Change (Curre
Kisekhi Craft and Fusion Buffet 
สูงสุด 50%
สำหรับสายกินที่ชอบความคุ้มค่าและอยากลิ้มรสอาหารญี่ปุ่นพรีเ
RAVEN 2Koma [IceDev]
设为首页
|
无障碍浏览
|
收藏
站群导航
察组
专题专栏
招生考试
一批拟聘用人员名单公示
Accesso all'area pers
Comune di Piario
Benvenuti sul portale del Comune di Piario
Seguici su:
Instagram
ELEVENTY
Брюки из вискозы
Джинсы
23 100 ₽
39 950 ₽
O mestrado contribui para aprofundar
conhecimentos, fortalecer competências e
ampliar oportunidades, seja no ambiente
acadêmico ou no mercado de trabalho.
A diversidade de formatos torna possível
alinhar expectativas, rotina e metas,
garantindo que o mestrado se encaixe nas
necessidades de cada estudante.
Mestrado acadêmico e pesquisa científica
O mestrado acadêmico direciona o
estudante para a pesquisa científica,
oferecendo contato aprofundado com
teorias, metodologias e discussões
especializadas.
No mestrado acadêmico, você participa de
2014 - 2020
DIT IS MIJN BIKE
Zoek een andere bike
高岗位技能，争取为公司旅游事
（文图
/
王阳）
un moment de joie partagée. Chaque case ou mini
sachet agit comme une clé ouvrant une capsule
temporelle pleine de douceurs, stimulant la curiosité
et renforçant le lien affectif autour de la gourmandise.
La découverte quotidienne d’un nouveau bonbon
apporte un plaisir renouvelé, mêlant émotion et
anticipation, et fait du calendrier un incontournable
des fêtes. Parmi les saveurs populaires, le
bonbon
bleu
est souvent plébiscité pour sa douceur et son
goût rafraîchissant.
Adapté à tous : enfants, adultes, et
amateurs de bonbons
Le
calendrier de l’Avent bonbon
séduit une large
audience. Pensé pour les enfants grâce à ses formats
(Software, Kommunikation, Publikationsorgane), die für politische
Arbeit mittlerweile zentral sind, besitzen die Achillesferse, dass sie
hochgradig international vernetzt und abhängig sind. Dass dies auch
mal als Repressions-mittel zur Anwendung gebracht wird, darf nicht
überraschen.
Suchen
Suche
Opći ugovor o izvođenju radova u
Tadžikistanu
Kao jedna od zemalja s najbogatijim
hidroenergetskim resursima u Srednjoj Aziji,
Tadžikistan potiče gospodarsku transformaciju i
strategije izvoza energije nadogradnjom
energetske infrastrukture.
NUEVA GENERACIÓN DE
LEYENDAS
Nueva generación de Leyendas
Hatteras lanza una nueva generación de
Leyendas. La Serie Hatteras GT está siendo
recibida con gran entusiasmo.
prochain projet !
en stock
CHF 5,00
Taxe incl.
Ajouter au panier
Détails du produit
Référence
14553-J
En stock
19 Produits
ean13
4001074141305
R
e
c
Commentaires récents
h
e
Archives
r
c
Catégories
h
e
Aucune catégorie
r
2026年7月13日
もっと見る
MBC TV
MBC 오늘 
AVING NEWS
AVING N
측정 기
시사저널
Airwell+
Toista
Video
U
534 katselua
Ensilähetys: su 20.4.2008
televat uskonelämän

▶ _Task to complete_:
Update the lines from the first one through the one containing "des fêtes. Parmi les saveurs populaires, le", inclusive, swapping "joie" for "bonheur" and leaving everything else unchanged. Give only those lines.

▶ _Solution for this exercise_:
Change (Curre
Kisekhi Craft and Fusion Buffet 
สูงสุด 50%
สำหรับสายกินที่ชอบความคุ้มค่าและอยากลิ้มรสอาหารญี่ปุ่นพรีเ
RAVEN 2Koma [IceDev]
设为首页
|
无障碍浏览
|
收藏
站群导航
察组
专题专栏
招生考试
一批拟聘用人员名单公示
Accesso all'area pers
Comune di Piario
Benvenuti sul portale del Comune di Piario
Seguici su:
Instagram
ELEVENTY
Брюки из вискозы
Джинсы
23 100 ₽
39 950 ₽
O mestrado contribui para aprofundar
conhecimentos, fortalecer competências e
ampliar oportunidades, seja no ambiente
acadêmico ou no mercado de trabalho.
A diversidade de formatos torna possível
alinhar expectativas, rotina e metas,
garantindo que o mestrado se encaixe nas
necessidades de cada estudante.
Mestrado acadêmico e pesquisa científica
O mestrado acadêmico direciona o
estudante para a pesquisa científica,
oferecendo contato aprofundado com
teorias, metodologias e discussões
especializadas.
No mestrado acadêmico, você participa de
2014 - 2020
DIT IS MIJN BIKE
Zoek een andere bike
高岗位技能，争取为公司旅游事
（文图
/
王阳）
un moment de bonheur partagée. Chaque case ou mini
sachet agit comme une clé ouvrant une capsule
temporelle pleine de douceurs, stimulant la curiosité
et renforçant le lien affectif autour de la gourmandise.
La découverte quotidienne d’un nouveau bonbon
apporte un plaisir renouvelé, mêlant émotion et
anticipation, et fait du calendrier un incontournable
des fêtes. Parmi les saveurs populaires, le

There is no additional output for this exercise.